Sponsors of the bill, which was passed by the U.S. House of Representatives in December and is awaiting action in the U.S. Senate Judiciary Committee, say the measures are needed to secure the nation's border with Mexico.

Brock said that can be accomplished without cutting off the supply of workers willing to do jobs U.S. residents will not.

"The Mexican worker is the only people that has come and wanted to do this work in the 25 years I've been farming here," said Brock, who estimates his workers average $9 to $10 an hour.

He and others are working with the Senate to replace Sensenbrenner's bill with a guest worker program that would enable migrants to be sponsored by employers.

"I'm not talking about citizenship," he said. "I'm talking about legal status."

Brock said he and most growers he knows comply with current laws that require identification and a Social Security number from each worker.

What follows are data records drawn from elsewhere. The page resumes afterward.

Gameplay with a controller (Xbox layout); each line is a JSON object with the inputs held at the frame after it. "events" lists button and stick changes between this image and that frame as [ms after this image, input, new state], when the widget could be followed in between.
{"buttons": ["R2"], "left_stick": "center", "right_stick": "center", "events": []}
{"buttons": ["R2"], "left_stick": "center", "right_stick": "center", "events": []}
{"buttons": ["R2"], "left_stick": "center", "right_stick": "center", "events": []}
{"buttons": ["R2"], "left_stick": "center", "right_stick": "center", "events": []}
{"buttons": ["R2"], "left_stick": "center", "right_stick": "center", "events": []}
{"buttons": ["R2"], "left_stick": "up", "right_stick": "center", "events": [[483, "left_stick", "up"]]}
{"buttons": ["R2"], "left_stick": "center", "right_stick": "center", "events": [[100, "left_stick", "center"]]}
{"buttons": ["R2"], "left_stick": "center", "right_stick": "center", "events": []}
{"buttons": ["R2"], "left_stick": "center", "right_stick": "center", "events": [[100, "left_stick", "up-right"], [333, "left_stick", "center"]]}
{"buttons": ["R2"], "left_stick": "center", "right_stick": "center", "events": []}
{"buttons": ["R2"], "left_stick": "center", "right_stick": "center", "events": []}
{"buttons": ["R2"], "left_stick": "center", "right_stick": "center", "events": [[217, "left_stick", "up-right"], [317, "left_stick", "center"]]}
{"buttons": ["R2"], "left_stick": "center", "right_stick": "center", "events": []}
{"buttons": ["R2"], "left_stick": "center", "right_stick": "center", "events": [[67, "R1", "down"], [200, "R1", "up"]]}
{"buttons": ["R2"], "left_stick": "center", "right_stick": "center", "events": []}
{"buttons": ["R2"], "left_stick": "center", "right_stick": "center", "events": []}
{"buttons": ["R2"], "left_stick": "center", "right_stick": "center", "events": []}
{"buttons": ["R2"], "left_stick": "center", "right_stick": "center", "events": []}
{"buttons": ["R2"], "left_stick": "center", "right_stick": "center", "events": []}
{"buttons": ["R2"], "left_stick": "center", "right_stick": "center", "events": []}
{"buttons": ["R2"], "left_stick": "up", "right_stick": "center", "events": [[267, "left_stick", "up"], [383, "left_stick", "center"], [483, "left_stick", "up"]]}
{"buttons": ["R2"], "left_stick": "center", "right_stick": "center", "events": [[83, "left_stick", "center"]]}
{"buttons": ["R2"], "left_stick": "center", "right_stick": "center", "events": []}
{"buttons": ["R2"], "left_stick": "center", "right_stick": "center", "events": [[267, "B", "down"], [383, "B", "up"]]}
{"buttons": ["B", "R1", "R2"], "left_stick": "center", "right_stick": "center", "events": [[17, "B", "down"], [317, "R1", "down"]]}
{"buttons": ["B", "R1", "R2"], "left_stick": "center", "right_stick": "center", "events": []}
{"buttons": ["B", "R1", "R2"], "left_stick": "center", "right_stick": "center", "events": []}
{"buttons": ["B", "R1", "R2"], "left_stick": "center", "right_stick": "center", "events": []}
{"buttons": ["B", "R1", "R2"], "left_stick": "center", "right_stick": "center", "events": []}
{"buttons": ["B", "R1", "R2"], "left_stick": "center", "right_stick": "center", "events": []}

"These people pay taxes," Torres said. "They are paid by check with deductions for Social Security and federal withholding."

 

Proponents of HR 4437 say many of the Social Security numbers are bogus. If that is the case, Brock said, he wonders where the money is going.

 

"The payroll on just my little farm last year was $860,000. If 15 percent of that was Social Security, where is that money?"

 

Torres raised the same question.

 

It is estimated that nearly 11 million undocumented workers reside in the United States, about 850,000 of whom live in Florida, according to the Pew Hispanic Center.

 

"Who is getting all that tax money?" Torres asked.

 

Tampa immigration lawyer Martin Schwartz said a legalized program with legitimate documentation and taxation would resolve the issue. Schwartz, who represented Sami Al-Arian's brother-in-law, Mazen Al-Najjar, when he was deported from the United States, joined protesters along the parade route.

 

Organizers said they expected 3,000 protesters, but rumors that immigration officials planned to be there kept most away, Torres said.

 

Another protest is scheduled for March 11 in Tampa. The location has not been determined.

As post-parade crowds flowed into the festival grounds, where the celebration of this year's harvest was in full swing, one man stood at the curb with this sign: "Your berries come from OUR illegal hands."